Taste of Edesia

A Bold Case for Chinese Wine with Cantonese Craft

There is a certain skepticism that follows any attempt to pair Chinese wines with refined Cantonese cuisine —a legacy of thin, candied reds and hollow whites that once haunted domestic cellars. But Chef Tam Kwok-Fung, at his rechristened Chef Tam’s Seasons within Wynn Palace Macau, is out to shatter that memory. His latest tasting menu doesn’t just nod to local wines; it builds an entire argument around them, course by meticulous course, using award-winning bottles from the 2026 Wynn Signature Chinese Wine Awards.

The meal opens with a Guangzhou-style appetiser trio that immediately signals precision. The lobster “gwok ji”—a crisp, golden custard cube—shatters to reveal a silky, sea-sweet interior. Next to it, Xinjiang pickled radish with plum and fruit vinegar offers a bracing, almost electric sourness. And the chilled pork ear terrine, layered like a geological cross-section, delivers a clean, gelatinous bite. The Dew Sparkling N1/04—a brisk, bead-fine sparkler—does exactly what it should: its piercing acidity scrubs away the terrine’s richness, leaving you ready for more.

Then comes the soup: double-boiled fig leaf gourd, conpoy, pork ribs, fish maw, and pearl meat. The broth is a masterwork of clarity and depth—almost translucent, yet densely packed with marine umami and the subtle sweetness of dried scallops. It’s the kind of soup that demands silence.

The signature stuffed crab shell with bird’s nest is, frankly, architectural. The filling is loose and creamy, packed with hand-picked crab meat, topped with a generous puff of bird’s nest.
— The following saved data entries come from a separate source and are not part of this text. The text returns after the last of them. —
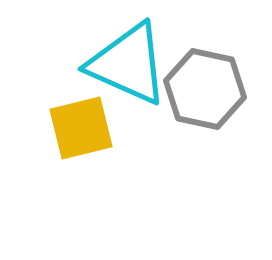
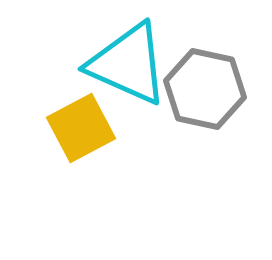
yellow square: rotated 14 degrees counterclockwise
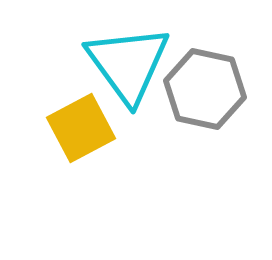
cyan triangle: rotated 30 degrees clockwise
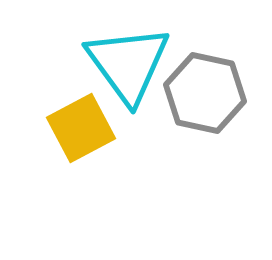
gray hexagon: moved 4 px down
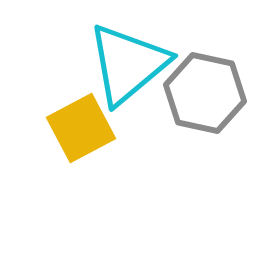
cyan triangle: rotated 26 degrees clockwise
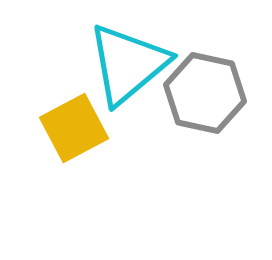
yellow square: moved 7 px left
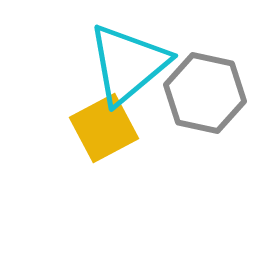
yellow square: moved 30 px right
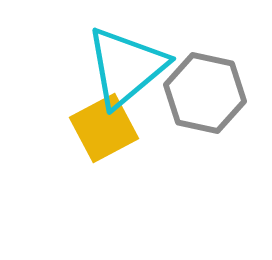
cyan triangle: moved 2 px left, 3 px down
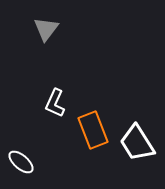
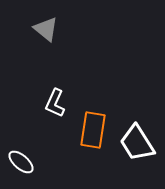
gray triangle: rotated 28 degrees counterclockwise
orange rectangle: rotated 30 degrees clockwise
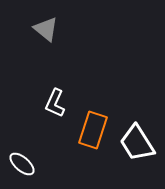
orange rectangle: rotated 9 degrees clockwise
white ellipse: moved 1 px right, 2 px down
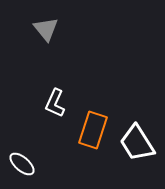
gray triangle: rotated 12 degrees clockwise
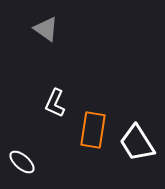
gray triangle: rotated 16 degrees counterclockwise
orange rectangle: rotated 9 degrees counterclockwise
white ellipse: moved 2 px up
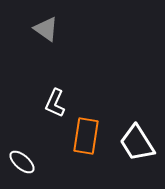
orange rectangle: moved 7 px left, 6 px down
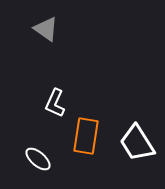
white ellipse: moved 16 px right, 3 px up
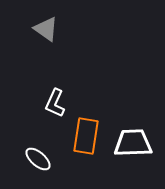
white trapezoid: moved 4 px left; rotated 120 degrees clockwise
The Cannan Winery Chunter and Verse Mastery Sauvignon Blanc 2023 (a proud medalist) brings gooseberry zip and a flinty spine—exactly the kind of high-toned acidity a dish this decadent needs to avoid collapsing under its own weight.

A fig-leaf steamed fish with salted citrus follows. The leaf imparts a faint, almost coconut-like perfume. Paired with the Cannan Winery Chapter and Verse Reserve Chardonnay 2020—toasty, lees-aged, and surprisingly taut—the combination is revelatory. The wine’s creamy mid-palate mirrors the fish’s texture, while its citrus-laced finish echoes the salted citrus.

The sand ginger salt-baked baby pigeon is a textbook study in contrast: the skin is paper-thin, flesh pink and violently juicy. And the Shangri-La Sacred Land Dry Red 2019, a burly Bordeaux-style blend, proves it can handle the gamey intensity without bullying it—a small miracle.

As for the steamed Tibetan suckling pig? It’s luscious, almost buttery. The same red wine holds firm, its tannins softening against the fat.

Dessert—a nostalgic triptych of ginger date pudding, deep-fried mochi, and salted egg yolk layered cake—finds its perfect foil in the Amethyard Petit Manseng Sweet Wine 2024. Named Best Wine of China at the awards, this late-harvest stunner offers pineapple richness and a bracing, acidic finish that never cloys. It’s the rare sweet wine that actually cleanses.

Chef Tam is not merely substituting French labels with Chinese ones. He is proving, plate after plate, that the country’s best wines have outgrown their training wheels. At Chef Tam’s Seasons, the pairing is no longer a novelty. It’s a statement. And it’s delicious.